# [TEXT FOR ANALYSIS]
I think different people have different aversions to why they don’t like or want to use AI.
In the case of “automatic” “filters” on pictures taken on phones, this is or was called computational photography. Over time more capabilities were added to these systems until we now have the moon situation and the latest NN processing.
If someone only cares about environmental impact, then that doesn’t really apply in this case if the processing happens on device, since by definition a phone is low power and thus doesn’t consume water for cooling or much power for compute.
However, some people care about copying, for numerous and possibly conflicting reasons. Generating assets might violate their sense that IP was stolen, since it’s a pretty well known fact that that these models were created in large part with dubiously licensed or entirely unlicensed works. I think a reasonable argument can be made that the algorithms that make LLMs work parallels compression. But whatever the case, the legality doesn’t matter for most people’s feelings.
Others don’t like that assets are generated by compute at all. Maybe for economic or political reasons. Some might feel that a social contract has been violated. For example, it used to be the case that on large social media, you had some kind of “buy in” from society. The content might have been low quality or useless drivel, but there was a relativly high cost to producing lots of content, and the owners of the site didn’t have direct or complete control of the platform.
Now a single person or company can create a social media site, complete with generated content and generated users, and sucker clueless users into thinking it’s real. It was a problem before, various people getting sucked into an echo chamber of their peers, now it is likely to happen that there will be another set of users get sucked into an entirely generated echo chamber.
We can see this happening now. Companies like openai are creating social media sites (“apps” as they call them now) filled only with slop. There are even companies that make apps for romance and dating virtual or fake partners.
Generated content is also undesirable for some users because maybe they want to see the output of a person. There is already plenty of factory bullshit on the various app stores, why do they need or want the output of a machine when there is already existing predatory content out there they could have now.
Some people are starting to wake up to the fact that they have only a single life. Chasing money doesn’t do it for most. Some find religion, others want to achieve and see others achieve. Generating content isn’t an achievement of the person initiating the generation. They didn’t suffer to make it. A person slaves away in art school for years only to take a shit job they looked up to for years, then doing the best work they can under crazy pressure is an achievement.
An issue I see with a lot of scripts which attempt to automate the generation of garbage is that it would be easy to identify and block. Whereas if the poison looks similar to real content, it is much harder to detect.
It might also be possible to generate adversarial text which causes problems for models when used in a training dataset. It could be possible to convert a given text by changing the order of words and the choice of words in such a way that a human doesn’t notice, but it causes problems for the llm. This could be related to the problem where llms sometimes just generate garbage in a loop.
Frontier models don’t appear to generate garbage in a loop anymore (i haven’t noticed it lately), but I don’t know how they fix it. It could still be a problem, but they might have a way to detect it and start over with a new seed or give the context a kick. In this case, poisoning actually just increases the cost of inference.

# [EXERCISE INSTRUCTIONS]
Copy word for word the stretch of the post about objections to AI from "Others don’t like" through "generated echo chamber.".

# [SUPPLIED INFORMATION]
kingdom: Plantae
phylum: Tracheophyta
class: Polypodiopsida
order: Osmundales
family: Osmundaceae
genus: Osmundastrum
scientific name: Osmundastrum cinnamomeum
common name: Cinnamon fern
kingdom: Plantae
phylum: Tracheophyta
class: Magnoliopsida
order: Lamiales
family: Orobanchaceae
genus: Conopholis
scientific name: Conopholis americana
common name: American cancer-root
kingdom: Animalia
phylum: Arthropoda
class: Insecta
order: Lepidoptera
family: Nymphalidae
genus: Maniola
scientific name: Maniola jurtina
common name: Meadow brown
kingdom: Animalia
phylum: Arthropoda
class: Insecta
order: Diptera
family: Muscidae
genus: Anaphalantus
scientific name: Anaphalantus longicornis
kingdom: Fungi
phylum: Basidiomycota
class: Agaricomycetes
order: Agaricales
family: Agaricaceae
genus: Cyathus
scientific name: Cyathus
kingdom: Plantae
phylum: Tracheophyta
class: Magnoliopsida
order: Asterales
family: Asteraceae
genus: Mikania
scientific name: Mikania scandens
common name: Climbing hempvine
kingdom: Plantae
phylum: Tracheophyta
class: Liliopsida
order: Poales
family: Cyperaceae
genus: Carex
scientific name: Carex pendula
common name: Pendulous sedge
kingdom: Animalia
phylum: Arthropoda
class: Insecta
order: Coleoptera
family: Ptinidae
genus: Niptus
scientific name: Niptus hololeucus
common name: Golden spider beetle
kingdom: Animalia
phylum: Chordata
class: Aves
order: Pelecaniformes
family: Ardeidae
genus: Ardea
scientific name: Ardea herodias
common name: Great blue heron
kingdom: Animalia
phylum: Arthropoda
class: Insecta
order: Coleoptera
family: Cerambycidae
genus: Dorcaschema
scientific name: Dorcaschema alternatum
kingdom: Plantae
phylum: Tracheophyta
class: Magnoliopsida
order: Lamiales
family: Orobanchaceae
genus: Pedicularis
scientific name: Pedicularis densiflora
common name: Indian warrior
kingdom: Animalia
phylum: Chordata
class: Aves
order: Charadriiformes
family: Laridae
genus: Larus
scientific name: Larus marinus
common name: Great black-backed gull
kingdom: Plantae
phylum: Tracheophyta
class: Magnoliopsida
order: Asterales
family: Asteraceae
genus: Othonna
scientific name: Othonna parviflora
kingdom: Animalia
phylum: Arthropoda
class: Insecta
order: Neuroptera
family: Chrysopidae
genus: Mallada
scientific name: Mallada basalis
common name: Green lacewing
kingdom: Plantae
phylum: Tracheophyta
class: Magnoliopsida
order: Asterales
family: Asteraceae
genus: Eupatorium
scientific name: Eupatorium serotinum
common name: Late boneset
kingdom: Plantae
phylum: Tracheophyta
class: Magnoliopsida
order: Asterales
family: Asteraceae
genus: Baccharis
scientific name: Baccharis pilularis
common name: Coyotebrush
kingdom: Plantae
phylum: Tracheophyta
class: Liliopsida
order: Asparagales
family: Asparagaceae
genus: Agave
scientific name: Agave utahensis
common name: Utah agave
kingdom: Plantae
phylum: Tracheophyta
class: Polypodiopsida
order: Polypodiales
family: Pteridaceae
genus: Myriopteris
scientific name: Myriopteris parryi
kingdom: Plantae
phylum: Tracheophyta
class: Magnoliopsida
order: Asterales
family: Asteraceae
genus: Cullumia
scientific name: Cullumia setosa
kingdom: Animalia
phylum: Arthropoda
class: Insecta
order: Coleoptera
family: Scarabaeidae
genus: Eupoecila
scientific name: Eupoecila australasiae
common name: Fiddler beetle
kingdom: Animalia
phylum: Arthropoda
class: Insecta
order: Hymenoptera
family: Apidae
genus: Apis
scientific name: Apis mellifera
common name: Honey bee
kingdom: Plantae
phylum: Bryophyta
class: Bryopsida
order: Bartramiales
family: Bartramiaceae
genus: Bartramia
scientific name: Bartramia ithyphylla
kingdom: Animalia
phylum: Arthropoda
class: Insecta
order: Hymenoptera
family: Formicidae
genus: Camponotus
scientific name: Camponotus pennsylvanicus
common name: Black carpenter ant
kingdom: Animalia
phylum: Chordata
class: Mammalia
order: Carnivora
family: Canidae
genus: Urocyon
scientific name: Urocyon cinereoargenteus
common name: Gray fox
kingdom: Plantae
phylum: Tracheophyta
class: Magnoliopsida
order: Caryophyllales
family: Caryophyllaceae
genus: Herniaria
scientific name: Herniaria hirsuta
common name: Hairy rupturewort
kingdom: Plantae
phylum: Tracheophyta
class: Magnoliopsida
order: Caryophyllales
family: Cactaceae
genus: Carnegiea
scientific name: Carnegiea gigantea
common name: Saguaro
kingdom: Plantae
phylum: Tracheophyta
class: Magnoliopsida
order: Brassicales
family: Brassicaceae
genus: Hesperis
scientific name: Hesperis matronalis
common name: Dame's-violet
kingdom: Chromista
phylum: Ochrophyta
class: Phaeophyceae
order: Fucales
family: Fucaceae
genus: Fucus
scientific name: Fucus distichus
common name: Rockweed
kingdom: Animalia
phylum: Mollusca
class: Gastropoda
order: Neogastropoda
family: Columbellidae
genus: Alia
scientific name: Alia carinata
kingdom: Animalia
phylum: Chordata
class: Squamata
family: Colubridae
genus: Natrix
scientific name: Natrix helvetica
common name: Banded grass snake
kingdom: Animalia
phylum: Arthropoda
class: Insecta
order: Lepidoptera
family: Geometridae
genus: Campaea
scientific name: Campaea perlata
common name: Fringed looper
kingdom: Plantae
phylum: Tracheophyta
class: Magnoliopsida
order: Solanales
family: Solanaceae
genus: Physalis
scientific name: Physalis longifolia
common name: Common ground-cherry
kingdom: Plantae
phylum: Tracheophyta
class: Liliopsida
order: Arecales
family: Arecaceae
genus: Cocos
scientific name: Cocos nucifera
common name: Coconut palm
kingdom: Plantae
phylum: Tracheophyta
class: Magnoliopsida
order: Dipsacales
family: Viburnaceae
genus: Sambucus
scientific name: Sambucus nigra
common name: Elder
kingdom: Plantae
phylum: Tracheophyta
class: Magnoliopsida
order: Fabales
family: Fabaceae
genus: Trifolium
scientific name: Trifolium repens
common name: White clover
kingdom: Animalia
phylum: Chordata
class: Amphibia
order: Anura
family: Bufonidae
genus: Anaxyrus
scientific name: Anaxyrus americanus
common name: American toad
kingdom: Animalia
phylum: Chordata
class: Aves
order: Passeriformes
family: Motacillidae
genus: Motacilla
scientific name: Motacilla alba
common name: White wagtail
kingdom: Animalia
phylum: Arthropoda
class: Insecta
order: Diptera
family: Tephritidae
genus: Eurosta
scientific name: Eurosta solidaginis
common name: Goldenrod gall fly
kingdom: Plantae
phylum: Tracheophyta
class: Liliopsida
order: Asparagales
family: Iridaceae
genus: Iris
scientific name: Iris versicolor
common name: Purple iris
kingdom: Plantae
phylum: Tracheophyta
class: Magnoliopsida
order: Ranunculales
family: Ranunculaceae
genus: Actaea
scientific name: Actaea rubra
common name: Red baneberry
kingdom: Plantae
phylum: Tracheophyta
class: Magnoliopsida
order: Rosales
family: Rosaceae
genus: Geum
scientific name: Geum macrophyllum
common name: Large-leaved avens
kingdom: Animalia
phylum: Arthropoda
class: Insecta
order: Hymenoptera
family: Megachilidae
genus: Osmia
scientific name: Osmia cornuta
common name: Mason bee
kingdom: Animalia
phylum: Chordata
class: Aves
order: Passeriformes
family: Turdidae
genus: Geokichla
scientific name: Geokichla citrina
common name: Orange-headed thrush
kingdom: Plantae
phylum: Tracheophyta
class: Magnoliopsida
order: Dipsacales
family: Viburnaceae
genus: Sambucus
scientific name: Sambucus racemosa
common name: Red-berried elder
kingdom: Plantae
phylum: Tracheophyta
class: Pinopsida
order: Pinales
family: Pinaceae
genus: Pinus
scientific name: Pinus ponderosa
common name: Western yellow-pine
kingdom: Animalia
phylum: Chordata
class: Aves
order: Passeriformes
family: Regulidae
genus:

# [EXERCISE RESULT]
Others don’t like that assets are generated by compute at all. Maybe for economic or political reasons. Some might feel that a social contract has been violated. For example, it used to be the case that on large social media, you had some kind of “buy in” from society. The content might have been low quality or useless drivel, but there was a relativly high cost to producing lots of content, and the owners of the site didn’t have direct or complete control of the platform.
Now a single person or company can create a social media site, complete with generated content and generated users, and sucker clueless users into thinking it’s real. It was a problem before, various people getting sucked into an echo chamber of their peers, now it is likely to happen that there will be another set of users get sucked into an entirely generated echo chamber.